My dad passed away last month.
Everyone’s been so kind, asking how Mom is doing. She is doing as well as you might expect. Spend 57 years married to someone, even though caring for him the last few years took up nearly all of her time and energy, even though at the end his dementia made him agitated and angry and often hard to be around, even though all of those things, when that person is no longer there, they leave an enormous void. It takes a fair bit of time to figure out how to fill that void.
It takes some time to figure out who you are when you were someone’s wife and now you are someone’s widow.
I look at all of the things Mom did for Dad, especially in the last months of his life, and then I look at SG, and I hope like hell he will be happy in a care facility.
I’m kidding. I’m sure he will like the candy striper I hire to change his pants and help him with the shower.
I don’t know, maybe it is inappropriate to joke about these things, but you know Dad always injected humor into even the most awful of situations, and so it is something of a reflex. I get in trouble a lot for injecting humor at inappropriate times, so I suppose you could say I got my inheritance early.
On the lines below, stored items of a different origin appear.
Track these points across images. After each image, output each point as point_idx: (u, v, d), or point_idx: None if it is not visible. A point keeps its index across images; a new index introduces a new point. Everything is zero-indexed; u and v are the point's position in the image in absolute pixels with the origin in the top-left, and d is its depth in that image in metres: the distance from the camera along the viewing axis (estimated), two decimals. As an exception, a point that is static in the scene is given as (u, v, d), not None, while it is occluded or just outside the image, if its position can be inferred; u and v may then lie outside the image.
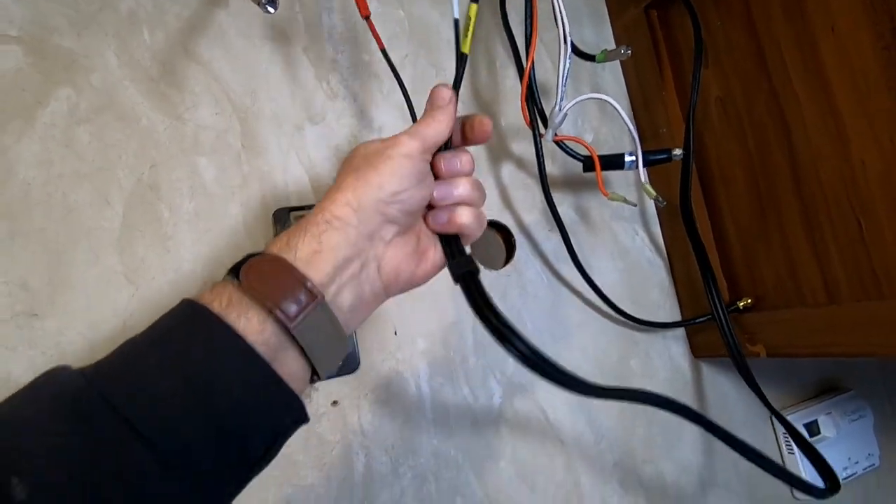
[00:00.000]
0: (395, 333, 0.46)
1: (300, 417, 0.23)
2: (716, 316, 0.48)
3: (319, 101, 0.48)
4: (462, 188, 0.30)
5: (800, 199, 0.44)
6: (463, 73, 0.32)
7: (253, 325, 0.22)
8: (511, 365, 0.48)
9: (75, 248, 0.39)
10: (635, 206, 0.53)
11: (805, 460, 0.54)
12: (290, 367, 0.23)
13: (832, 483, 0.39)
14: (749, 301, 0.50)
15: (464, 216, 0.30)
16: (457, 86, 0.31)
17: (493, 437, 0.46)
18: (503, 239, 0.53)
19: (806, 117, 0.43)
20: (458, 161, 0.30)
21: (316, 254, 0.24)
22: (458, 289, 0.48)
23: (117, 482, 0.18)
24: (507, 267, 0.51)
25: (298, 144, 0.46)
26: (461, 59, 0.31)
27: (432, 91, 0.30)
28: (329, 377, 0.42)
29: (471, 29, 0.31)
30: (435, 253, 0.31)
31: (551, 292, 0.52)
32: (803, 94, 0.43)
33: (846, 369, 0.61)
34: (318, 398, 0.42)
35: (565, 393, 0.49)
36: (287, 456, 0.40)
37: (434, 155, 0.30)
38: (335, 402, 0.43)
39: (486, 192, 0.33)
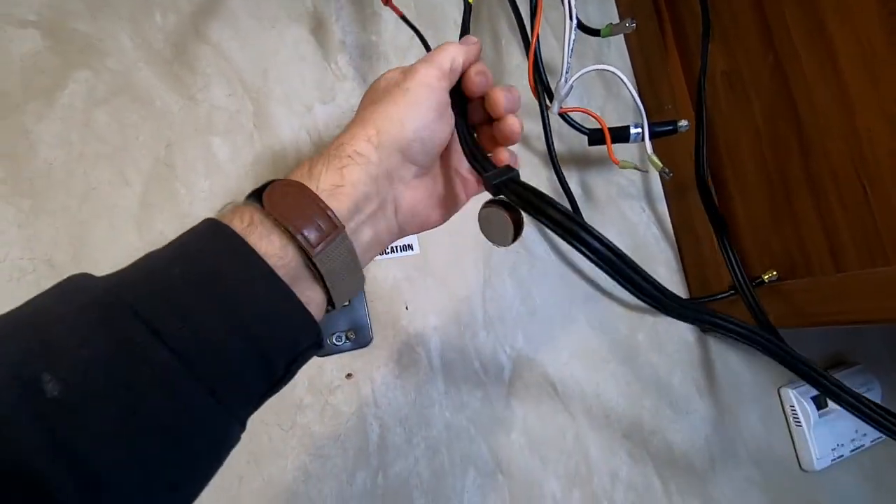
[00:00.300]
0: (407, 308, 0.47)
1: (317, 342, 0.23)
2: (740, 288, 0.48)
3: (329, 81, 0.48)
4: (510, 91, 0.30)
5: (806, 170, 0.45)
6: (469, 20, 0.31)
7: (274, 248, 0.22)
8: (521, 339, 0.49)
9: (97, 225, 0.40)
10: (646, 171, 0.53)
11: (814, 434, 0.55)
12: (307, 294, 0.23)
13: None
14: (774, 273, 0.48)
15: (515, 123, 0.30)
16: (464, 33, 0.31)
17: (503, 410, 0.47)
18: (511, 216, 0.54)
19: (812, 87, 0.43)
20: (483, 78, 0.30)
21: (338, 188, 0.24)
22: (466, 267, 0.49)
23: (151, 388, 0.18)
24: (516, 244, 0.52)
25: (309, 124, 0.47)
26: (467, 8, 0.31)
27: (463, 38, 0.30)
28: (338, 351, 0.43)
29: None
30: (450, 200, 0.31)
31: (560, 268, 0.53)
32: (809, 65, 0.43)
33: (854, 343, 0.61)
34: (333, 371, 0.43)
35: (573, 369, 0.50)
36: (304, 426, 0.42)
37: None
38: (349, 375, 0.44)
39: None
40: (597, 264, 0.23)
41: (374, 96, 0.27)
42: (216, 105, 0.45)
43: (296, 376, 0.42)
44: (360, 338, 0.44)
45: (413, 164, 0.27)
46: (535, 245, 0.52)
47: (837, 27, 0.41)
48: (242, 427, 0.21)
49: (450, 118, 0.29)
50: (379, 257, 0.47)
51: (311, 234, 0.22)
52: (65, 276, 0.37)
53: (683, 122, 0.44)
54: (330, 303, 0.25)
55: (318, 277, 0.23)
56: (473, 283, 0.49)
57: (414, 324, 0.46)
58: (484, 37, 0.55)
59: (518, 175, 0.26)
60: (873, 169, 0.40)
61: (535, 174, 0.53)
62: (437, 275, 0.48)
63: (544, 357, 0.50)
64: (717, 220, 0.49)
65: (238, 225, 0.22)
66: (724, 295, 0.52)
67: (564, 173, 0.54)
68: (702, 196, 0.49)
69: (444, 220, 0.31)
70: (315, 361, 0.43)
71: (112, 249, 0.40)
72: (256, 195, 0.23)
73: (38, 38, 0.41)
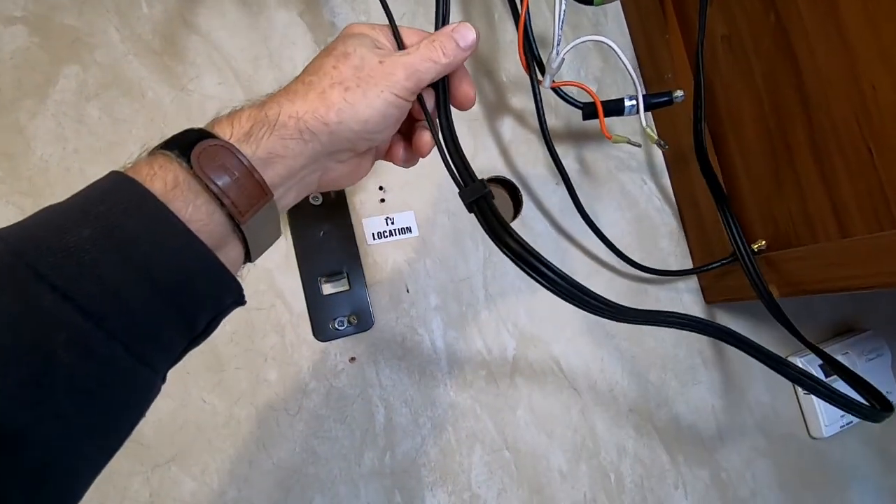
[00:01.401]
0: (408, 291, 0.47)
1: (238, 299, 0.23)
2: (740, 257, 0.48)
3: (320, 65, 0.48)
4: (422, 149, 0.31)
5: (810, 133, 0.43)
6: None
7: (200, 214, 0.21)
8: (523, 316, 0.49)
9: (95, 220, 0.40)
10: (640, 146, 0.53)
11: (823, 401, 0.54)
12: (230, 254, 0.23)
13: (882, 403, 0.38)
14: (763, 243, 0.49)
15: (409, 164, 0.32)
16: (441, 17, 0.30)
17: (508, 388, 0.48)
18: (510, 195, 0.53)
19: (814, 46, 0.42)
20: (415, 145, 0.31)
21: (278, 157, 0.24)
22: (466, 247, 0.49)
23: (64, 348, 0.18)
24: (516, 222, 0.51)
25: (302, 110, 0.47)
26: None
27: (458, 24, 0.29)
28: (341, 336, 0.44)
29: None
30: (363, 169, 0.31)
31: (560, 245, 0.52)
32: (811, 23, 0.42)
33: (863, 309, 0.61)
34: (336, 356, 0.44)
35: (577, 345, 0.50)
36: (311, 410, 0.42)
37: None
38: (353, 359, 0.44)
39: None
40: (550, 290, 0.26)
41: (344, 72, 0.26)
42: (208, 94, 0.44)
43: (300, 362, 0.43)
44: (361, 322, 0.44)
45: (353, 151, 0.28)
46: (535, 222, 0.52)
47: (840, -17, 0.39)
48: (163, 379, 0.22)
49: (403, 118, 0.29)
50: (377, 241, 0.47)
51: (241, 202, 0.22)
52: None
53: (679, 93, 0.43)
54: (247, 258, 0.25)
55: (242, 241, 0.24)
56: (473, 262, 0.49)
57: (415, 306, 0.47)
58: (476, 10, 0.54)
59: (490, 195, 0.28)
60: (878, 128, 0.39)
61: (529, 150, 0.53)
62: (437, 256, 0.48)
63: (548, 334, 0.50)
64: (717, 191, 0.48)
65: (160, 187, 0.21)
66: (723, 262, 0.51)
67: (563, 148, 0.54)
68: (701, 166, 0.48)
69: (355, 183, 0.32)
70: (318, 346, 0.43)
71: (112, 243, 0.40)
72: (180, 147, 0.22)
73: (26, 34, 0.41)
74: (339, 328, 0.44)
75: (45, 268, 0.18)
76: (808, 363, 0.55)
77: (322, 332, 0.43)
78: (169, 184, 0.21)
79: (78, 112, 0.41)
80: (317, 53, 0.48)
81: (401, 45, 0.29)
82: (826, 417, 0.54)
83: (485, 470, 0.45)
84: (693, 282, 0.56)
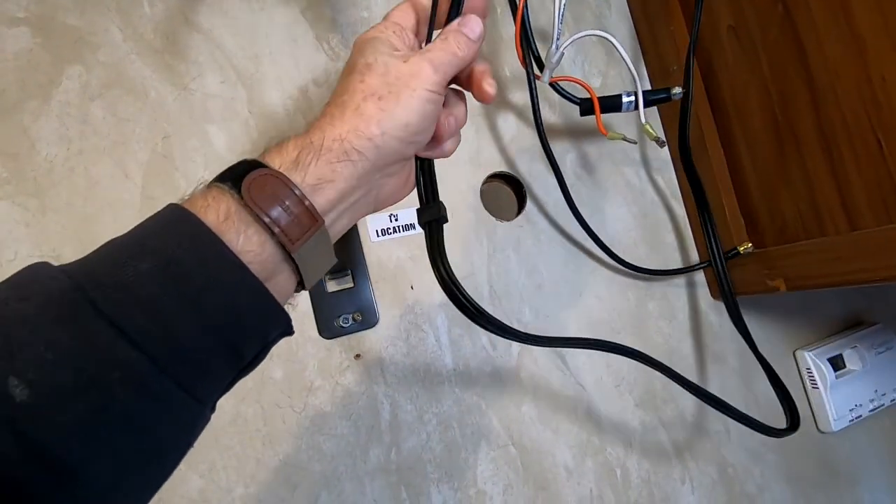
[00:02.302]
0: (412, 288, 0.47)
1: (287, 330, 0.24)
2: (713, 260, 0.50)
3: (322, 62, 0.48)
4: (462, 118, 0.30)
5: (818, 125, 0.43)
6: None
7: (252, 244, 0.21)
8: (528, 313, 0.49)
9: (101, 219, 0.40)
10: (635, 143, 0.52)
11: (831, 396, 0.54)
12: (282, 284, 0.23)
13: (792, 422, 0.45)
14: (749, 245, 0.50)
15: (454, 146, 0.31)
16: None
17: (513, 384, 0.48)
18: (514, 191, 0.53)
19: (822, 36, 0.41)
20: (455, 118, 0.30)
21: (327, 182, 0.24)
22: (470, 243, 0.49)
23: (118, 384, 0.18)
24: (519, 218, 0.51)
25: (304, 107, 0.47)
26: None
27: (466, 17, 0.29)
28: (346, 333, 0.44)
29: None
30: (411, 176, 0.31)
31: (565, 240, 0.52)
32: (819, 12, 0.41)
33: (873, 303, 0.60)
34: (341, 353, 0.44)
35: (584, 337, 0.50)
36: (316, 407, 0.42)
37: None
38: (358, 356, 0.44)
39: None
40: (465, 314, 0.29)
41: (374, 84, 0.26)
42: (210, 93, 0.44)
43: (305, 360, 0.43)
44: (366, 319, 0.44)
45: (402, 159, 0.27)
46: (538, 217, 0.52)
47: (849, -29, 0.38)
48: (212, 410, 0.22)
49: (439, 113, 0.28)
50: (381, 237, 0.47)
51: (292, 231, 0.22)
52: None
53: (677, 90, 0.42)
54: (301, 286, 0.25)
55: (294, 269, 0.23)
56: (478, 259, 0.49)
57: (420, 303, 0.47)
58: (478, 6, 0.53)
59: (444, 219, 0.30)
60: (888, 119, 0.38)
61: (534, 146, 0.52)
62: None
63: (553, 330, 0.50)
64: (698, 190, 0.49)
65: (213, 219, 0.21)
66: (701, 265, 0.53)
67: (565, 144, 0.53)
68: (684, 165, 0.49)
69: (408, 194, 0.31)
70: (324, 344, 0.43)
71: (118, 243, 0.40)
72: (232, 179, 0.22)
73: (29, 35, 0.41)
74: (344, 326, 0.44)
75: (104, 303, 0.19)
76: (817, 357, 0.55)
77: (327, 329, 0.43)
78: (221, 215, 0.21)
79: (82, 112, 0.41)
80: (319, 50, 0.48)
81: (431, 29, 0.29)
82: (835, 412, 0.54)
83: (490, 466, 0.45)
84: (700, 275, 0.55)
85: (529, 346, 0.49)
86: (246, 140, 0.45)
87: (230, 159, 0.45)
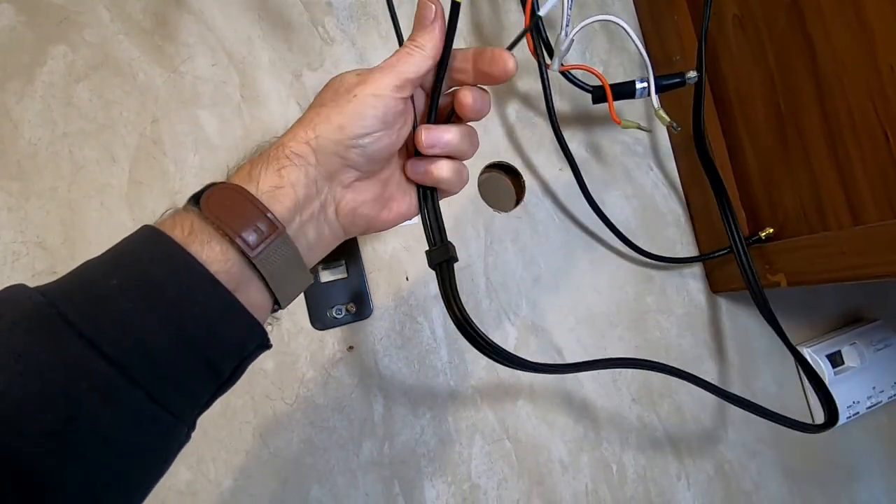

It is not a light thing, even though it was expected, to lose a father like mine. He was bigger than life, bigger than mountains to me. He was often very difficult to absorb, he could be extremely difficult and temperamental and he had little tolerance for your feelings. He was also wickedly funny and had the biggest, best laugh. He loved his family more than anything and I have so many wonderful memories from my growing years. Dad gave me the gift of his time and attention, over and over again. He wasn’t just teaching me how to change the oil, steer out of a spin on ice, hitch up the horse trailer and back up my rig. He was giving me the best of himself. We bonded over horses and sports. He never missed a basketball game, not once that I can remember, though I would have appreciated him not telling me to jump higher so often. (I'm TALL, Dad, I don't HAVE to.)
He was in hospice for the last month, first with a home care team and then, at the end, at Hospice House. They were wonderful. His propensity to drop the F bomb on a regular basis (also my inheritance, apparently) didn't faze them one bit.
He lived a good, long life. He loved and he was loved. He was boundless. We will miss him, and come spring we will take his ashes to the salt water and we will raise a glass (or three) in his honor and we will tell stories. Some of them will even be true.